La detassazione delle assunzioni non risolve il problema?
In sè non sarebbe negativa, ma da sola non è risolutiva. Già Letta aveva varato un piano per detassare 150 mila assunzioni, ma ne sono state fatte 20 mila. E poi già oggi godono di sgravi i disoccupati oltre i 2 anni, gli apprendisti. Ma finché le imprese non hanno lavoro, queste ricette non funzionano. Serve un piano straordinario di investimenti pubblici. Ma non dando soldi pubblici a tutti: bisogna incentivare solo chi si impegna a conservare tutti i posti e a non licenziare. Si devono rifinanziare i contratti di solidarietà, concedendoli però a chi si impegna a non licenziare per il prossimo anno e mezzo.

Per tanto tempo si è parlato dell’asse Landini-Renzi. Ora è cambiato il giudizio sul premier?

Non è cambiato nessun giudizio, alla Fiom stiamo al merito e in base a quello ci muoviamo. Con gli 80 euro, i contratti di solidarietà alla Electrolux, le tasse sulla rendita, ero d’accordo e l’ho detto. Adesso che si fanno proprie le posizioni di Confindustria, che non si investe ma anzi si taglia, che si tolgono le tutele, credo sia giusto manifestare la mia contrarietà. Il governo ha aperto un conflitto nel Paese, che ha sta riducendo il suo consenso: di questo deve assumersi le sue responsabilità.

Dopo San Giovanni cosa farete?

In questa fase è importante dimostrare che stiamo facendo sul serio.
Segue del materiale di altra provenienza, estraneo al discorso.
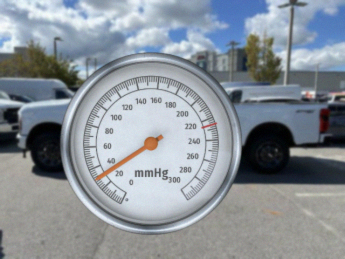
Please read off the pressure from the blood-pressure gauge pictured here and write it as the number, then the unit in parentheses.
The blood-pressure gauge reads 30 (mmHg)
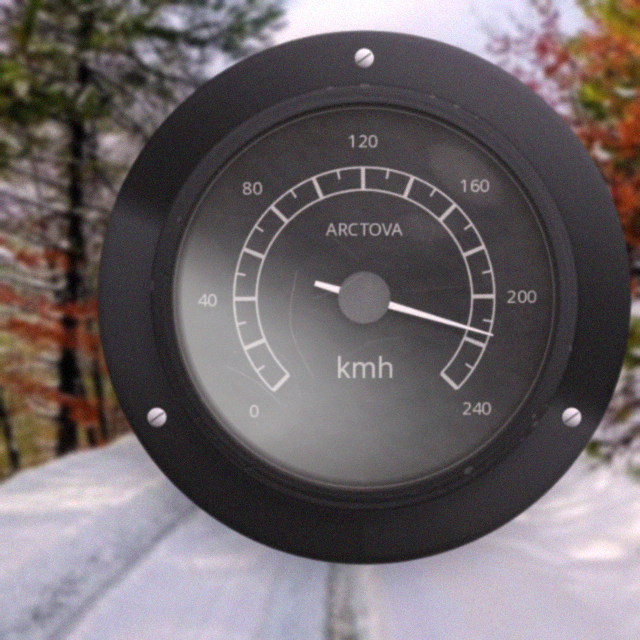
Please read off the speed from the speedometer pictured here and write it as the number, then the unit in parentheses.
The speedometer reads 215 (km/h)
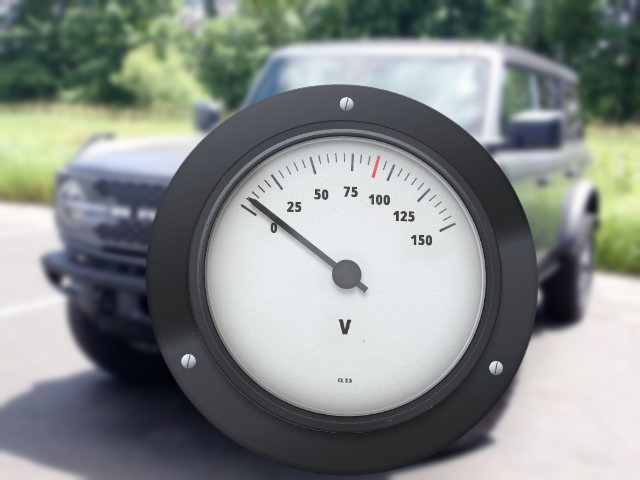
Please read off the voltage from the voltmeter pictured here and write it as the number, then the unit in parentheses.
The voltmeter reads 5 (V)
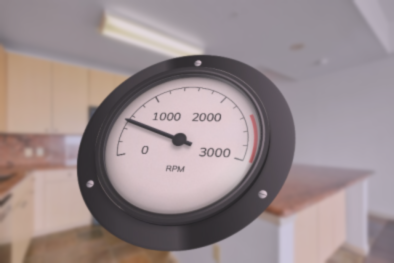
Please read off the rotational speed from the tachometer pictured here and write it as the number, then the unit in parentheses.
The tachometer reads 500 (rpm)
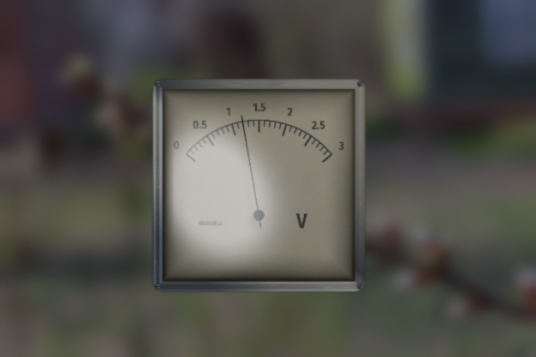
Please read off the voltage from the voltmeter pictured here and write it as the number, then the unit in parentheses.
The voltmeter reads 1.2 (V)
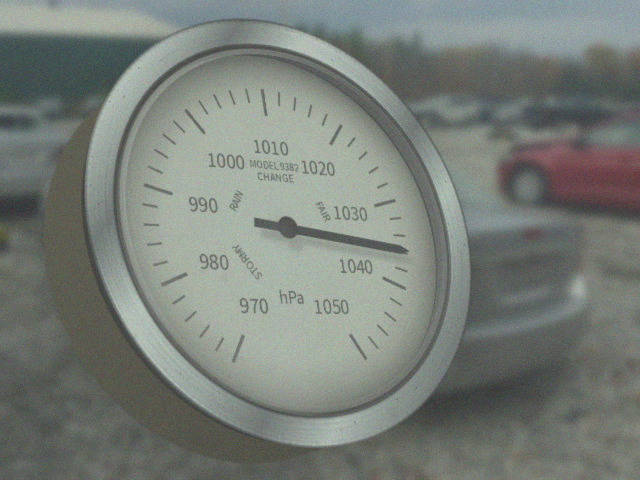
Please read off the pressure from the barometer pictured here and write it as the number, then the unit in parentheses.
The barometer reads 1036 (hPa)
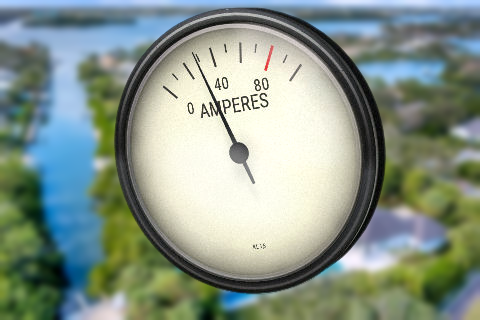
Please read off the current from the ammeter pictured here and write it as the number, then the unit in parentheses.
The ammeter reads 30 (A)
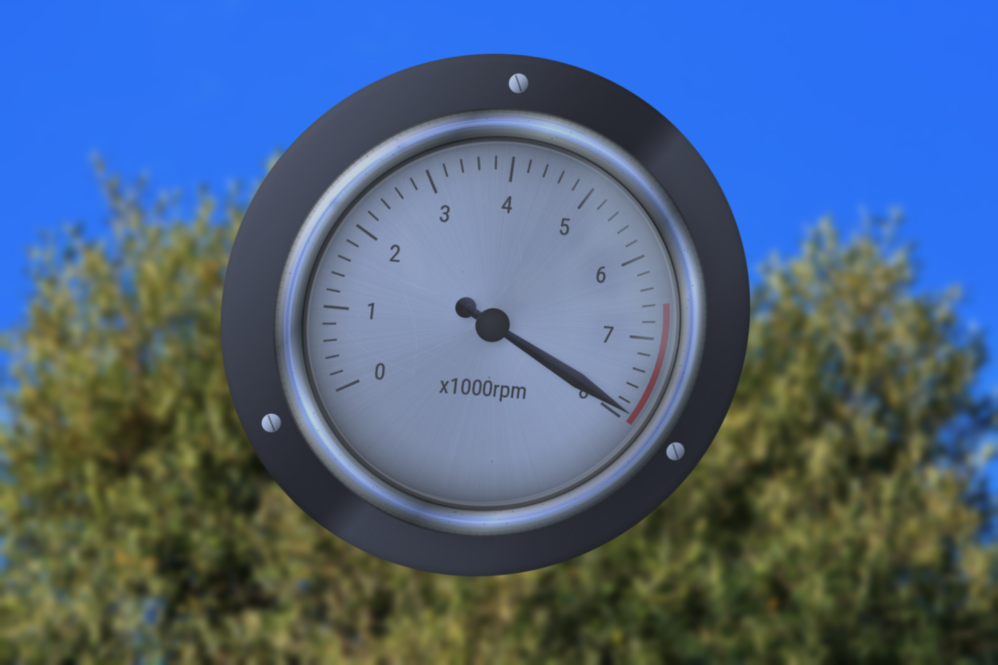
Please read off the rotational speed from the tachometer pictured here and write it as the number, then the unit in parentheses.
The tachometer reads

Quindi continueremo, verso lo sciopero generale, e organizzando altre iniziative nei territori.

Con la Cgil siete più uniti? Le divisioni erano state fortissime nei mesi passati: il conflitto con il governo pare vi abbia rinsaldato.

Assolutamente sì, ci ha unito. Va valorizzato il fatto che la Cgil ha elaborato una sua piattaforma autonoma, prima che i partiti e il governo si pronunciassero sui temi oggi in ballo: e su quello sta giudicando le imprese, l’esecutivo, le forze politiche. Si è deciso di mobilitarsi, anche da soli, e la partecipazione a San Giovanni dimostrerà che era necessario: rafforzando il percorso che ci porterà allo sciopero generale.

Il dibattito sulla democrazia dentro la Cgil è rinviato?

No, lo trovo sempre attuale, abbiamo le sedi per discuterlo e lo faremo, a partire dalla Conferenza di organizzazione. Intanto stiamo portando avanti una piattaforma per il Paese che chiede ammortizzatori sociali e tutele universali, il salario minimo da contratto, l’equo compenso, gli incentivi alla solidarietà, la lotta all’evasione e alla corruzione, la necessità di una politica di investimenti.